Me sentía bien. Me incorporé. Me dolía un poco la cabeza, pero nada por lo que valiera la pena ir a un hospital. Yo evitaba los hospitales siempre que podía, porque eran grandes catalizadores de mi padecimiento.
—Pero te desmayaste—insistió Marcella.
—Siempre me desmayo—expliqué.
—¿Entonces cancelo la ambulancia?—preguntó Alexis.
Asentí.
—¿Estás segura?—preguntó, frunciendo el ceño, entre preocupada e indecisa.
Asentí de nuevo.
Volvió a gritar en el celular que no necesitábamos una ambulancia, y luego me dijo:
—Si te estás desmayando siempre, deberías hacerte un examen. Yo tenía una amiga en Dallas a la que le pasaba lo mismo. Era falta de hierro.
—Sé lo que es—dije.
Ian me soltó y comenzó a pasearse por la habitación con las manos en los bolsillos. Busqué al hermano de Marcella, y lo descubrí sentado en el suelo de una esquina, leyendo mi guión con una media sonrisa en los labios.
—¡Ey!—grité—. ¡No leas eso!
Alzó la vista.
—¿Por qué no? Es muy bueno.
Alexis me preguntó a qué se debían mis desmayos y le dije la verdad.
—Padezco de síndrome de estrés postraumático. Cuando oigo algo que parece un disparo, se activa.
—¿De veras?—las cejas de Alexis se alzaron con sorpresa.

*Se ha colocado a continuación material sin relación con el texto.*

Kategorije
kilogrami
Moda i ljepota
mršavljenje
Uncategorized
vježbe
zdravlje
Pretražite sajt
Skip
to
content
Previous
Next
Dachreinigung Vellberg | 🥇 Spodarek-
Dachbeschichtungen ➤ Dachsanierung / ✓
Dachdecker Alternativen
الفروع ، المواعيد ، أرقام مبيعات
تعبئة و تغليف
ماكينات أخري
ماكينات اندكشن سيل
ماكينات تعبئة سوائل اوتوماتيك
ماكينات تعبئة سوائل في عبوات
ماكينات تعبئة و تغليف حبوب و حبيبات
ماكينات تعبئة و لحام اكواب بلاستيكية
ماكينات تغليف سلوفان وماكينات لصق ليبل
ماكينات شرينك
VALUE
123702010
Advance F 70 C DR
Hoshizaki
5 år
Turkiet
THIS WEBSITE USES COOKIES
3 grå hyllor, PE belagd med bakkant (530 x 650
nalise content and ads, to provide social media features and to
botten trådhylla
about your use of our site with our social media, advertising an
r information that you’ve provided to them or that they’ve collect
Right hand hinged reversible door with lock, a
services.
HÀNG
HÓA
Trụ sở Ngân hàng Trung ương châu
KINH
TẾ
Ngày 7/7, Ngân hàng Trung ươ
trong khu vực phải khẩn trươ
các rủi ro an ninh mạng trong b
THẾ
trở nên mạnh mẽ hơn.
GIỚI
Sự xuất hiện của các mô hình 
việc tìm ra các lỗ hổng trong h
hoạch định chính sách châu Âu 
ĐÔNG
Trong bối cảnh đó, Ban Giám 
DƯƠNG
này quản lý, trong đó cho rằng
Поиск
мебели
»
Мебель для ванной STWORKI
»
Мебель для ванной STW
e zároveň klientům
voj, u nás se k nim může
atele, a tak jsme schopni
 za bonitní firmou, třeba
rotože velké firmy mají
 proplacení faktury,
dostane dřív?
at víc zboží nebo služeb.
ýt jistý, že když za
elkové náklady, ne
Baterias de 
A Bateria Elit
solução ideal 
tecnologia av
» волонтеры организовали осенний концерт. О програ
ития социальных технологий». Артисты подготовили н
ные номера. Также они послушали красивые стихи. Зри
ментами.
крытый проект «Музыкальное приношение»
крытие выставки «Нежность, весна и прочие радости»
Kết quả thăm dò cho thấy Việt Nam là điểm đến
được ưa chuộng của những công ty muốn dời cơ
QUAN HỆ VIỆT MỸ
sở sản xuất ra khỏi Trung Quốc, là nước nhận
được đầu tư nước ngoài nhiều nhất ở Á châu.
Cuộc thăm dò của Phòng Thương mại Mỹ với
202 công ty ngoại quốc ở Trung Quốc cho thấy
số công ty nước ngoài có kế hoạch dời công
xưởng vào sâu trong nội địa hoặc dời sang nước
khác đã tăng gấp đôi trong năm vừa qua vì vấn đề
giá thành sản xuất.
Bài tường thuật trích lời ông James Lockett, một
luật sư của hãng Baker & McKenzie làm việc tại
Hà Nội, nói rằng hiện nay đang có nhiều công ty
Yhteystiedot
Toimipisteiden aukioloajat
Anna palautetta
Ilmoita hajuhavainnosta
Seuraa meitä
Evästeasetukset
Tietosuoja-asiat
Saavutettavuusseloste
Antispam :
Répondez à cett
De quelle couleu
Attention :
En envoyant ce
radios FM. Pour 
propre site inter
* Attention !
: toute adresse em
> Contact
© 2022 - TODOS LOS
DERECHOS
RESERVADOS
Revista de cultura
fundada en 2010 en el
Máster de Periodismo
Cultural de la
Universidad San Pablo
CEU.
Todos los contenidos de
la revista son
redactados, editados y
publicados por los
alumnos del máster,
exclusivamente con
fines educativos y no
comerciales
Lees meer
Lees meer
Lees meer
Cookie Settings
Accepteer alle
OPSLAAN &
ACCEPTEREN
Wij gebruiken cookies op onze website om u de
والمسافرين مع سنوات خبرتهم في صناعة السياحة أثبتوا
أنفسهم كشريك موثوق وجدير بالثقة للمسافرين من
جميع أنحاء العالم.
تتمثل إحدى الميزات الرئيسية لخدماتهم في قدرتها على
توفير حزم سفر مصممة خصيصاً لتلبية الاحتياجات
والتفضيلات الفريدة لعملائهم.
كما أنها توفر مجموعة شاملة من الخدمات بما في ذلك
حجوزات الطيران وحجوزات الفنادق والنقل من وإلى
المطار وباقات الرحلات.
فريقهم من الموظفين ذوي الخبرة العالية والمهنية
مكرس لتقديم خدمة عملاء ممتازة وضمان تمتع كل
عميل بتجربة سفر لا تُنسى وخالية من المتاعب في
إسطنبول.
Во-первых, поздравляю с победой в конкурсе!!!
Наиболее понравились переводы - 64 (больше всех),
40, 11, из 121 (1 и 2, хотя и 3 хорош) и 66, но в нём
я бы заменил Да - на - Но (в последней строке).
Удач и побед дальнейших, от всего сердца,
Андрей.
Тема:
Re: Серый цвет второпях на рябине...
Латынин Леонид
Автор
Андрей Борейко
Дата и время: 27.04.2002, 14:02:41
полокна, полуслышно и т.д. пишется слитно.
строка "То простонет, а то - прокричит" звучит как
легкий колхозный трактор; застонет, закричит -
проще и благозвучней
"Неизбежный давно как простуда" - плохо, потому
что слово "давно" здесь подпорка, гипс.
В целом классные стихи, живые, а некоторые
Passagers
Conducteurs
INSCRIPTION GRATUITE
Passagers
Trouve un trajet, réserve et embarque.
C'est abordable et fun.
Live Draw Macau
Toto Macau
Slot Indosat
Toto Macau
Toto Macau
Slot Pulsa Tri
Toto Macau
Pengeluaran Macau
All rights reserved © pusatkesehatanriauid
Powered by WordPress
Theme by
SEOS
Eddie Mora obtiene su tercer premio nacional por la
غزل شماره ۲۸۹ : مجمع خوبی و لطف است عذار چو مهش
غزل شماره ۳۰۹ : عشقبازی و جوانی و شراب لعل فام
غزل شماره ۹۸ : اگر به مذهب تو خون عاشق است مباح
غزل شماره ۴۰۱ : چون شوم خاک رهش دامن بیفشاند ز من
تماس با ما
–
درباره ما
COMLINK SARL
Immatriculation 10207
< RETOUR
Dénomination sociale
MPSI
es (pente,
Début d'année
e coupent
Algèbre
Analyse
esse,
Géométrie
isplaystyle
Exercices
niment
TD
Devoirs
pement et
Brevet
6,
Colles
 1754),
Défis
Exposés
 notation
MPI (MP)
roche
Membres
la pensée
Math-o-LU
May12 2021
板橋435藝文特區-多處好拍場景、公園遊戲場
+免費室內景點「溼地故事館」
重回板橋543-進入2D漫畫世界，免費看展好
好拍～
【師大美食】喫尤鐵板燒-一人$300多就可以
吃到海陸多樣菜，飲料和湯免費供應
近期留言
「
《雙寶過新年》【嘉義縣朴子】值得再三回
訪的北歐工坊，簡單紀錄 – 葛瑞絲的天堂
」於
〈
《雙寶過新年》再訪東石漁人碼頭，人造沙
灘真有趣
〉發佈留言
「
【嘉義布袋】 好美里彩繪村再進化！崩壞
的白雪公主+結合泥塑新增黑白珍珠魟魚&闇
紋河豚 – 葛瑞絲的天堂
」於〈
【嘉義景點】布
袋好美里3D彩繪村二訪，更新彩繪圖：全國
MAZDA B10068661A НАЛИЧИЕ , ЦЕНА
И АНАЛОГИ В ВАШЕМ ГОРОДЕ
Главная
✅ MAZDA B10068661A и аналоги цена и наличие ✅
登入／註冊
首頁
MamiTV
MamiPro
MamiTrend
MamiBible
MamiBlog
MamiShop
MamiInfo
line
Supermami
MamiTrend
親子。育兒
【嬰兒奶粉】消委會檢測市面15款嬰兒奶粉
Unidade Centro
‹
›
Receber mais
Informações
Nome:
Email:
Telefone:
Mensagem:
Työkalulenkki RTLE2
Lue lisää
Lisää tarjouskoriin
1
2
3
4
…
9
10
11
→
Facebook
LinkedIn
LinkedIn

—Qué interesante—exclamó Ian Cook—. ¿De dónde salió?
Nicolás respondió por mí:
—Si esto es autobiográfico, padece el síndrome porque vio cómo un escuadrón de la muerte asesinaba a su padre cuando ella era una niña en El Salvador. ¿Tu mamá es Soledad?
—Qué interesante—repitió Ian.
Me puse de pie y caminé hacia Nico.
—Dame eso—le pedí, intentando llegar al documento.
—No—respondió, mientras lo alzaba fuera de mi alcance.
Pensé que estaba bromeando, pero escapó de la habitación con mi guión. Me sentía mareada y no quería perseguirlo. Volví a sentarme.
—Es un cretino—dijo Marcella, que se levantó para perseguir a su hermano.
Regresó con mi guión e inesperadamente me besó en la frente.
—Me salvaste la vida—dijo, mientras me lo entregaba—. Lo menos que puedo hacer es devolverte tu trabajo.
Sonreí antes de embutir las páginas en mi bolso.
Entonces regresaron las voces de los soldados y de mi madre y de mi Tata: “Ella te verá y jamás olvidará”.
Apreté mi manuscrito y salí del cuarto rumbo al almacén. Saqué mi celular del bolso y llamé a Debbie para ver si Jack estaba bien. Lo estaba, me aseguró ella, y había dormido mientras duró el terremoto. Por ese lado no tenía de qué preocuparme. Caminé hacia el parqueo.
Alexis corrió tras de mí, jadeando y taconeando sobre sus preciosos zapatos:
—Cariño, ¿seguro que estás bien?
—Lo estoy—aseguré—. Se me ha hecho un poco tarde. Tengo que irme.
—¿Cuándo podremos hablar sobre el guión?—preguntó—. Quiero que Mar-celia lo lea.
—No sé. Te llamaré cuando lo termine…si lo termino.
Sin despedirme de mis extraños y glamorosos amigos, escapé perseguida por los fantasmas.